We're more impressed with the lens. It's a well- balanced, 5x optical zoom with a 35mm camera- equivalent focal length of 28mm. Other features include optical image stabilisation and face detection 3.0. The F100 also supports both xD and SD format memory cards.

Corking image quality is the only thing that would pull it out of the bag after the interface frustrations. Colours are fresh and natural and noise performance was a pleasant surprise.

Although you can go up to ISO 12,800, the combination of 3-megapixel resolution and intrusive noise reduction makes the results look like they've been daubed in crayon. But apart from the predictably overambitious higher ISO speeds, noise control is actually pretty good. Even at ISO 800, well beyond the reach of most compacts, speckly noise doesn't overwhelm the image. Noise reduction isn't too overzealous, with only the finest detail smudged.

Low light performance is good, as you'd expect from an F series camera, but we have to add the caveat that without quick access to exposure compensation, the results can be hit and miss, especially when different light sources are involved. The F100 wouldn't know where to start with, say, a concert.

We were able to take a picture in 1 second from start up. Meanwhile, the burst mode -- if you can find it buried in the menu -- clocks in at a rather shoddy 0.5 frames per second.

There are other faster burst modes: top three and final three modes, which save the first or last three images from when you hold down the shutter. Final three saves three images in 2 seconds. Top three is even faster, saving three frames in 1 second. But it then takes another 10 seconds to process them and besides, we can't for the life of us think of a situation that would require you to use top three.

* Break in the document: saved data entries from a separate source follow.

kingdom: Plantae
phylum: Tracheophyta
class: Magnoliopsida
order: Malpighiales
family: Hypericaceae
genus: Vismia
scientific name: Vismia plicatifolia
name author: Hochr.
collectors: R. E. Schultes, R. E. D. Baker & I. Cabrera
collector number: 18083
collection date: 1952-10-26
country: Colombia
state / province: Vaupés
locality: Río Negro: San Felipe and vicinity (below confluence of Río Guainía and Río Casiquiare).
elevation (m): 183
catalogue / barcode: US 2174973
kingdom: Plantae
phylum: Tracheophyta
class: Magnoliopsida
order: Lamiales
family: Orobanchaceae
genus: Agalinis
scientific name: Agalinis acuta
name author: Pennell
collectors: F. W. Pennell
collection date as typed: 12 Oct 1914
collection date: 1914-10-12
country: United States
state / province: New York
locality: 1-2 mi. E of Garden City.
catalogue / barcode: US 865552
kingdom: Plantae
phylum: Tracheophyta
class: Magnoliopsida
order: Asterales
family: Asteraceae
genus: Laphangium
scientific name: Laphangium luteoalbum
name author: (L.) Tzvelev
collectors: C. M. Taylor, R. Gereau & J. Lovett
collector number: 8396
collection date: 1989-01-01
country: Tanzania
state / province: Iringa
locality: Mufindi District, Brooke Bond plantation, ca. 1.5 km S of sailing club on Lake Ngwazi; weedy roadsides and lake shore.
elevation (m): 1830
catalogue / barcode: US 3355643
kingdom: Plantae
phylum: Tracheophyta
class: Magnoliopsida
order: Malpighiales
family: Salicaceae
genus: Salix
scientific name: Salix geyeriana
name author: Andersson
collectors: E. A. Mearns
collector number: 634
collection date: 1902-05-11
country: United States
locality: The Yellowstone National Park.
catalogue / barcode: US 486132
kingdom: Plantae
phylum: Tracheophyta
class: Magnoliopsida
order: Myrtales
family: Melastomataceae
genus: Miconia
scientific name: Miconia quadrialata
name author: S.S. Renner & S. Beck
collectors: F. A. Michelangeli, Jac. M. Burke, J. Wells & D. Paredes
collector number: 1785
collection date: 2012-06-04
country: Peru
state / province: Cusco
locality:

We really want to like the Fujifilm FinePix F100fd and as an uncomplicated point-and-shoot with a fun control wheel, we do. But the weight of expectation from its illustrious forebears, such as the Fujifilm FinePix F50fd, leaves us disappointed. Its feature set is too dumbed down and what manual controls you do get are inexplicably and annoyingly in the wrong place.

Decent image quality means we could recommend this to the everyday snapper, but anyone who wants decent results even in harder lighting environments would be better off with a Panasonic Lumix DMC-FS5.